WHAT IS EXPECTED: Go through the entries below and return every line that contains "video".

(Page layout parsing data)
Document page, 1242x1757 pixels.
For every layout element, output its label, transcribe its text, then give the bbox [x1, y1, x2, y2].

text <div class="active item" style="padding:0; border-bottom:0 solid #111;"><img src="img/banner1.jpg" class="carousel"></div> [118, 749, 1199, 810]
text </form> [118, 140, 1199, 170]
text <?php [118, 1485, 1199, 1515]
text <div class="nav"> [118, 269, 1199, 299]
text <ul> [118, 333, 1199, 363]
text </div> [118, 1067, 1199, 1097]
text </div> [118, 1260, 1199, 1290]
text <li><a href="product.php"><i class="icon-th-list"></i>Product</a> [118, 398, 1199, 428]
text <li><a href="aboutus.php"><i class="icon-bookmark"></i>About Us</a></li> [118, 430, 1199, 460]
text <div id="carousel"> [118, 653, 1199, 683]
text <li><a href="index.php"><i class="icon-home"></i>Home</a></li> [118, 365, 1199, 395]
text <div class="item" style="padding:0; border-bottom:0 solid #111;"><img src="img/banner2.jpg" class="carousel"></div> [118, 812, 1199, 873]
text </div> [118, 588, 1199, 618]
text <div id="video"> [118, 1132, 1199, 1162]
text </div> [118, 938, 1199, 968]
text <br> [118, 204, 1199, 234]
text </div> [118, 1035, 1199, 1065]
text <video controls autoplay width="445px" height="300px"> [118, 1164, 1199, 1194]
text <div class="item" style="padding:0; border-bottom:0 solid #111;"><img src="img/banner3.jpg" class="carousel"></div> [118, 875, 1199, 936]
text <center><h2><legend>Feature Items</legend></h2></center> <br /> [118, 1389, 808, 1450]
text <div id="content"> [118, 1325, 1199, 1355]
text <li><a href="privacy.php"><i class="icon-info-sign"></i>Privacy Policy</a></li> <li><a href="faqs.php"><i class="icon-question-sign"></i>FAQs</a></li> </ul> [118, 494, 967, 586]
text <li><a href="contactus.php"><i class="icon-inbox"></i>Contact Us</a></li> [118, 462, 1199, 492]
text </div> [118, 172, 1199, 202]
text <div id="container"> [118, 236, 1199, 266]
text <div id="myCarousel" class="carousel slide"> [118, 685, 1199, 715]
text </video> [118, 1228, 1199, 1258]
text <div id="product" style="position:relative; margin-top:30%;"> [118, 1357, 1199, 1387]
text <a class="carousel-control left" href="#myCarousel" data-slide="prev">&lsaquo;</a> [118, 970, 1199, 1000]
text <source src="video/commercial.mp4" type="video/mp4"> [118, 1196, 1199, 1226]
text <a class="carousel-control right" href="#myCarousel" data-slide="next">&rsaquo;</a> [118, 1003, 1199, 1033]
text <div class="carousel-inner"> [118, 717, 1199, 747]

PROBLEM SOLUTION:
text <div id="video"> [118, 1132, 1199, 1162]
text <video controls autoplay width="445px" height="300px"> [118, 1164, 1199, 1194]
text </video> [118, 1228, 1199, 1258]
text <source src="video/commercial.mp4" type="video/mp4"> [118, 1196, 1199, 1226]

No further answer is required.